West Asia

The US, Syria and Iraq: The Success of Airstrikes So Far

20 Oct, 2014    ·   4706

Ambassador KP Fabian assesses the US's policies on Syria and Iraq and makes projections vis-a-vis the future of the region

The battle for Kobane, the Kurdish town on the Syrian side of the border with Turkey, is still raging, though indications are that the US’ airstrikes have so far failed to make a decisive impact and reverse the advance of the Islamic State (IS) fighters. The US’ airstrikes on the IS have been ongoing for almost a month in Syria and for two months in Iraq. Yet, Ramadi, the capital of the huge Anbar province in western Iraq might fall to IS soon. The question arises on whether or not US President Barack Obama’s strategy – military and political – against the IS will work.

On September 10, he announced that the US would “degrade and ultimately destroy” the IS. At present, it is clear that the US strategy is not working. But, the key question to raise is whether there is a coherent, consequential, and consistent US policy to deal with the crisis in Iraq and Syria. The answer is in the negative.
Washington’s policy has been vitiated by misjudgments and incoherence. In August 2011, President Obama, after a fortnight-long consultations with his counterparts in UK, France, and Germany, announced that there should be a regime change in Syria; President Basher al-Assad had forfeited his legitimacy and it was abundantly clear that he had to go. One might have reasonably concluded that Obama spoke out on the basis of a political assessment made by his intelligence agencies and diplomats, corroborated by their counterparts in the other three countries.

Obviously, the assessment was deeply flawed. UN officials who visited Syria to prepare the ground for the Kofi Annan mission that started in February 2012 found no reason to conclude that Assad was on his way out. How did Obama come to his conclusion? It appears that Saudi Arabia and Qatar had conveyed to US that their intelligence agencies had, after investigations, come to that conclusion. Perhaps, because Assad is close to Iran, and the US wants to weaken Iran, Washington might have uncritically accepted the Saudi-Qatar inputs. 
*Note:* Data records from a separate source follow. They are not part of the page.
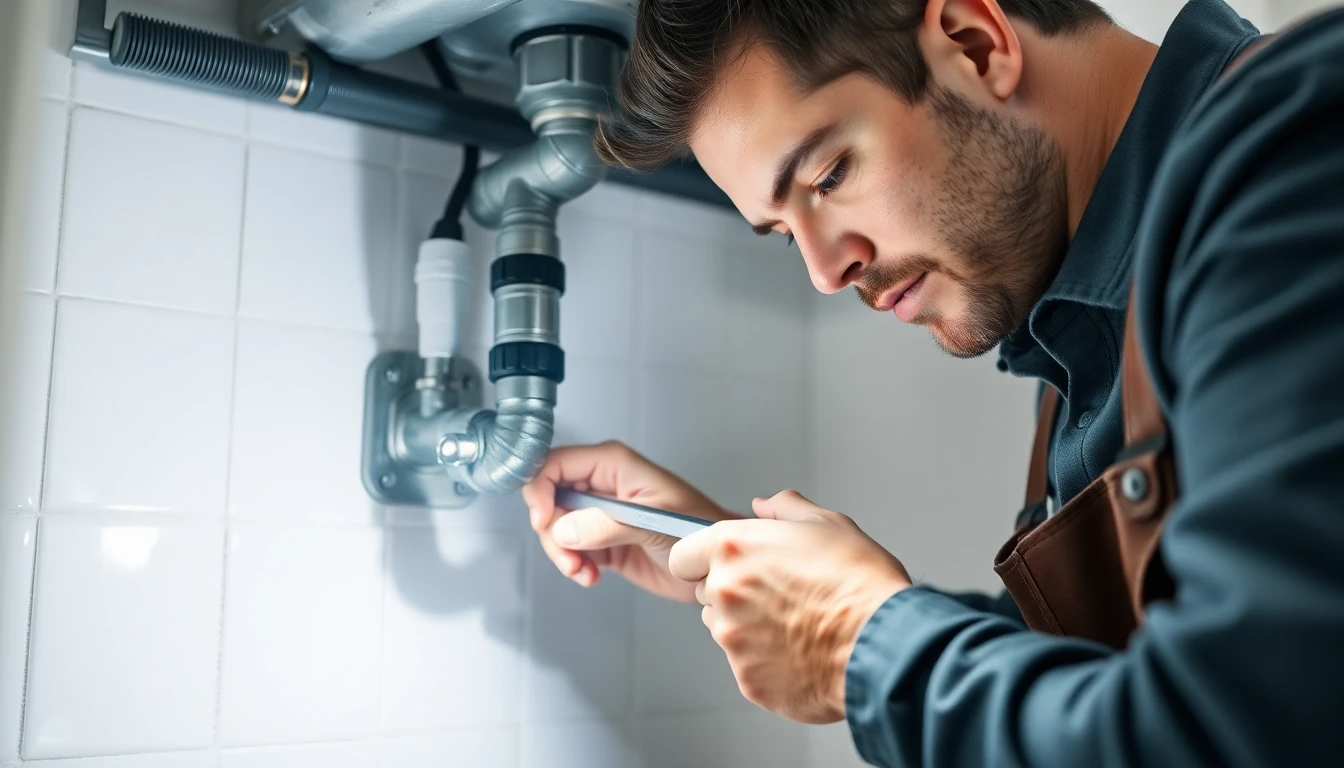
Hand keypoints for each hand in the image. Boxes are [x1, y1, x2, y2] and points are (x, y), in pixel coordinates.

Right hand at [521, 440, 734, 601]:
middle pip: (548, 498)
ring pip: (555, 527)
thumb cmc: (698, 529)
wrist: (712, 566)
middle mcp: (601, 485)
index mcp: (613, 465)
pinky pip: (568, 549)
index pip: (555, 464)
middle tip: (570, 559)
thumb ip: (606, 525)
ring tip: (584, 571)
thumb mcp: (652, 524)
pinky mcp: (600, 541)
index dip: (540, 491)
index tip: (544, 522)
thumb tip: (564, 529)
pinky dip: (573, 566)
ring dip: (562, 554)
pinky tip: (591, 575)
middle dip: (551, 532)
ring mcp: (599, 513)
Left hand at [667, 490, 910, 723]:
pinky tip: (802, 650)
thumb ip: (785, 508)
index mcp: (735, 549)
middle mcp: (726, 593)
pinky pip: (748, 667)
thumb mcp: (827, 523)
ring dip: (749, 628)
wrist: (885, 643)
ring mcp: (734, 641)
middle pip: (707, 593)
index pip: (684, 554)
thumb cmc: (860, 584)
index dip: (703, 559)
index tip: (724, 564)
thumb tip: (765, 505)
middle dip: (734, 592)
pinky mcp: (748, 679)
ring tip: (797, 623)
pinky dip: (769, 662)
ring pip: (726, 631)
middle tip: (779, 594)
In August 2012, Obama revealed the ‘red lines’ Assad should not cross, referring to moving or using chemical weapons. In August 2013, when Assad used chemical weapons and Washington consulted its allies, there were loud signals that the US and France were about to attack Syria. However, Russia picked a hint thrown by US Secretary of State John Kerry and made Assad agree to destroy his chemical weapons. While the decision to get the weapons destroyed without air attacks on Syria was reasonable, the fact remains that Saudi Arabia was deeply disappointed by what it read as Obama’s vacillation.

It has been argued by Obama’s critics, including former Secretary of Defense Leon Panetta, that, right at the beginning if the US  had  armed the moderate Syrians, extremist groups such as the al Qaeda and the IS would not have established themselves in the latter. Obama was reluctant to send arms as the US worried the arms would land up in wrong hands. But, in that case, Obama should not have made the August 2011 statement and given the impression that Washington would arm and support the rebels. The US-initiated Geneva process with Kofi Annan and Lakhdar Brahimi as Special Envoys for Syria, both eminent diplomats, was an elaborate charade.

The airstrikes are unlikely to destroy the IS but degrade, they might. Obama has virtually declared an open-ended war on the IS. His repeated pledge not to send ground troops is understandable, but his own defence team has made it clear that airstrikes are not enough. Obama’s plan to get about 5000 Syrians trained in Saudi Arabia and send them to Syria is rather fanciful. The 5000 cannot make much impact either on Assad or on the IS that has about 30,000 fighters. By the time they reach Syria, the IS might have expanded its hold.

In the longer term, the US might not mind Iraq’s breaking into three or more, a Kurdistan, a Shiastan, and one or more Sunnistans. The US’s long-term interest is to see an independent Kurdistan that holds about 40 per cent of Iraq’s oil – and where US companies are deeply engaged in. Perhaps, even Iran might not mind the breakup of Iraq if the Shiastan with its oil wealth will remain an obedient satellite. Turkey has plans to acquire territory from Syria – which is why it is asking for a buffer zone and a no-fly zone. However, if an independent Kurdistan is established in Iraq, it will ignite the Kurds in Turkey and Syria, and even Iran, to work towards independence. Assad’s support from his Alawite base is declining and his photos are no longer shown at the burials of dead soldiers. He might hold what he has and the IS and others hold what they have, marking the end of Syria.

All told, it is the beginning of the end of the political boundaries set by the 1916 Sykes-Picot Agreement to serve the interests of UK and France. But, much more is at stake. When and how will the region recover peace and tranquility?